### Quoted text
My Testimony by Chris Nelson
It’s been a year now since my friend Michael Delaney gave me a pile of books to read, including the Theos set, compiled by Gary Hullquist, and Adrian Ebens’ book My Beloved, and others.
After reading My Beloved three times, and carefully working my way through Theos parts 1-4 (I still have part 5 to complete), I can see that the books have impacted my thought processes to an incredible degree. I cannot turn anywhere in my religious life now without feeling thrilled at what I have learned on one hand, and deeply saddened and disturbed on the other hand for how truth has been compromised - and overturned - between the time of the foundation of our denomination in the mid 1800s, and now.
The Father/Begotten Son teaching makes me feel as though I have been under water for 37 years and have now burst to the surface, gulping – in great gulps – fresh air for the first time.
The family of God is a unit of people sharing the same beliefs, and the same foundation for those beliefs: scriptural revelation and explanation regardless of whatever age they live in, whether Bible times or contemporary times. Some of the family may be at different stages of maturity and understanding than others, but when they learn, or are exposed to, greater truth, they do as did the “noble Bereans” in comparing “new truth” with already revealed truth. (Acts 17:11)
I personally thank God for the foundation I received via the SDA Church, i.e., the Word of God as the agent for discerning truth, and particularly for discerning truth in contrast to error.
As a Seventh-day Adventist (since 1976) I firmly believe in the Gift of Prophecy bestowed upon our denomination through Ellen G. White, who wrote, in Gospel Workers, p. 302 (emphasis supplied is mine):
We are to be established in the faith, in the light of the truth given us in our early experience. At that time one error after another pressed in upon us; ministers and doctors brought in new doctrines. We would search the Scriptures with much prayer, [Isaiah 8:20, Acts 17:11] and the Holy Spirit would bring the truth to our minds. Sometimes whole nights would be devoted to searching the Scriptures, and earnestly asking God for guidance. Companies of devoted men and women assembled for this purpose. The power of God would come upon me, and I was enabled clearly to define what is truth and what is error.
As the points of our faith were thus established, our feet were placed upon a solid foundation. We accepted the truth point by point, under the demonstration of the Holy Spirit. I would be taken off in vision, and explanations would be given me….we were placed where light was shining on us in clear, distinct rays.
All points of doctrine, even though they have been accepted as truth, must be brought before the law and the testimony. If they cannot pass this test, we are told it is because “there is no light in them” (Isaiah 8:20) – no light. Thus, I can no longer in good conscience adhere to the doctrine of the Trinity, because my previous shadowy understanding of it has been enlightened by recent exposure to the Isaiah 8:20 test of the Word of God as interpreter of truth vs. error. The Trinity doctrine fails the Isaiah 8:20 test miserably and the grade it gets is: “No light.”
I now think of the Trinity doctrine in conjunction with the theory of evolution mindset, a mindset so desperate to believe a certain way that it goes against all rational, logical evidence in order to cling to the degrading concept of man’s ancestors being monkeys or slime. Talk about putting on blinders.

[Dataset records]

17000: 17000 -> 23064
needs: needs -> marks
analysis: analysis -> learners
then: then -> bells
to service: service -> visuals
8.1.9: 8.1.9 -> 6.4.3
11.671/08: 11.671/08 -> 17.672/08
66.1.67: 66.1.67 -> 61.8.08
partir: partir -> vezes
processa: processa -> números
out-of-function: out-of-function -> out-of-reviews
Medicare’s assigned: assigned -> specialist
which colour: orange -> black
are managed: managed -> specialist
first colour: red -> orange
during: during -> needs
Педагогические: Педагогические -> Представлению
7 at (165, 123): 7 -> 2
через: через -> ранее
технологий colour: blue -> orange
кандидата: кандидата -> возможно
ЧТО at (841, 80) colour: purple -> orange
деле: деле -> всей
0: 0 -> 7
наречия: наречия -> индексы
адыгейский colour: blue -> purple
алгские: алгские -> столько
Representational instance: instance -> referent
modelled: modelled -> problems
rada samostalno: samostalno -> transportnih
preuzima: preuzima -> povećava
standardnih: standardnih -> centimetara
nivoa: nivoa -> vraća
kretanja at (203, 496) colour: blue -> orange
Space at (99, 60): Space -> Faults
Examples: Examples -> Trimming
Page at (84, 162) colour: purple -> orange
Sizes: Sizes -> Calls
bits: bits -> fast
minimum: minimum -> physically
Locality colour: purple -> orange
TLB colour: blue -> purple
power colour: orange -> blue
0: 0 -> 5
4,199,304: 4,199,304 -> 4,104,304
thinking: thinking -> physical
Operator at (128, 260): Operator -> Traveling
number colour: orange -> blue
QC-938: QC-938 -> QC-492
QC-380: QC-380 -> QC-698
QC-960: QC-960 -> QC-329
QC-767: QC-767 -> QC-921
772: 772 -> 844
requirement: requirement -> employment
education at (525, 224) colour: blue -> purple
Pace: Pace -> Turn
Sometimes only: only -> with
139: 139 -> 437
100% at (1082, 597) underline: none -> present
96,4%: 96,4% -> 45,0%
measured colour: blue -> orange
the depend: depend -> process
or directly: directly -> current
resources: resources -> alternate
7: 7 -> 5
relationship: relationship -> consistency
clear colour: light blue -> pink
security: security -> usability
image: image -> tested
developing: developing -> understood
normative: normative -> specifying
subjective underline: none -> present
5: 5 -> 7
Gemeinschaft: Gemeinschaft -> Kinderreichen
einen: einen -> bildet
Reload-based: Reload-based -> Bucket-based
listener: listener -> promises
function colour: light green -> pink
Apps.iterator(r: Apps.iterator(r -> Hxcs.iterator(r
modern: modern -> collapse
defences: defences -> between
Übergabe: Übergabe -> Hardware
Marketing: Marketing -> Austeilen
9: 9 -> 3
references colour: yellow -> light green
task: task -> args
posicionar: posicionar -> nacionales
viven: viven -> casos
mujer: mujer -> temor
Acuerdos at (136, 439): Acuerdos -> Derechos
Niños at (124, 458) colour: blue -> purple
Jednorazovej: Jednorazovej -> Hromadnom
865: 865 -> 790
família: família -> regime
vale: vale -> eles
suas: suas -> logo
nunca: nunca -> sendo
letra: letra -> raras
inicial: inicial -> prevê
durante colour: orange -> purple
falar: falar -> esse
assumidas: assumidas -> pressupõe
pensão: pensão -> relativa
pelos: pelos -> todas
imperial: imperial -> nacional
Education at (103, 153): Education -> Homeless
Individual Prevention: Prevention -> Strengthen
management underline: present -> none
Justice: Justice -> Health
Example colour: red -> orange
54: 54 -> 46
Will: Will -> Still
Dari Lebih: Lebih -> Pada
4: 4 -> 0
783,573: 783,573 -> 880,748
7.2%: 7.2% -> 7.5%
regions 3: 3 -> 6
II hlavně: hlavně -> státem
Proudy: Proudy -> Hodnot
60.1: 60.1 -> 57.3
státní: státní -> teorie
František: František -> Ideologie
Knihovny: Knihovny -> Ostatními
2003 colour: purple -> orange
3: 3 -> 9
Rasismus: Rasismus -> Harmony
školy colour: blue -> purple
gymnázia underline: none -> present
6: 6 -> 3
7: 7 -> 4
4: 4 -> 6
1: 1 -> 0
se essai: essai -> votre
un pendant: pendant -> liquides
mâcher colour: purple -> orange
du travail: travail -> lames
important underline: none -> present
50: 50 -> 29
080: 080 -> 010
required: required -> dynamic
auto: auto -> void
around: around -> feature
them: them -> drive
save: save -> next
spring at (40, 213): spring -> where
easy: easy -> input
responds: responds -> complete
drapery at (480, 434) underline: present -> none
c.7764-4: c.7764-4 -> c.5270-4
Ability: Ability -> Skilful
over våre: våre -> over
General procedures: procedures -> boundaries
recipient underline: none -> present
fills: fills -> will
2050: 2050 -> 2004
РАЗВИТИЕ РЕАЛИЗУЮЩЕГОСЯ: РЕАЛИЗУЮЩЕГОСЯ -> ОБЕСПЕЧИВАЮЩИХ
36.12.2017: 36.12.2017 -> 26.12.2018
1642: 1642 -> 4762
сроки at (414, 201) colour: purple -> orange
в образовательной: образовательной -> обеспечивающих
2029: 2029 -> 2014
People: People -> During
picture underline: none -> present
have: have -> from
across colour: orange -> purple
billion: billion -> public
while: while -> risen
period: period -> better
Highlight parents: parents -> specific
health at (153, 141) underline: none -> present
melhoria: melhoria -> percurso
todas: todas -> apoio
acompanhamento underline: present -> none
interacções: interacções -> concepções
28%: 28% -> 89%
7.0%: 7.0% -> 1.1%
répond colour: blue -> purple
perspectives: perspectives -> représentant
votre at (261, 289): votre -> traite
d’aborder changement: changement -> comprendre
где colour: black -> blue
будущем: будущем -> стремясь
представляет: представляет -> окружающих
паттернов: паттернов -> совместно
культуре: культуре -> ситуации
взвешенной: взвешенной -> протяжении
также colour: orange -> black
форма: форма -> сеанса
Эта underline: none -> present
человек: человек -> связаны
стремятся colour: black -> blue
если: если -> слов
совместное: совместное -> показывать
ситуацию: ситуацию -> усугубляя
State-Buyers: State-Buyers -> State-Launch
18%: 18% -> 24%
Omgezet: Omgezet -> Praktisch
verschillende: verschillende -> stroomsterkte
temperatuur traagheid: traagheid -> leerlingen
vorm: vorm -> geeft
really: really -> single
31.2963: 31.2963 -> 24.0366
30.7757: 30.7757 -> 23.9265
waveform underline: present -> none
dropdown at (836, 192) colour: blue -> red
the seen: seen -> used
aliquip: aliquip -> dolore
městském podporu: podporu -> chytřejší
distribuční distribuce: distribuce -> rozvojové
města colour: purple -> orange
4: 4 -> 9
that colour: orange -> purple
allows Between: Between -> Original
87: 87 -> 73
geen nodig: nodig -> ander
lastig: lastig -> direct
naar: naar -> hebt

### Task
In the testimony, which book by Adrian Ebens did the writer read three times?

### Answer below
My Beloved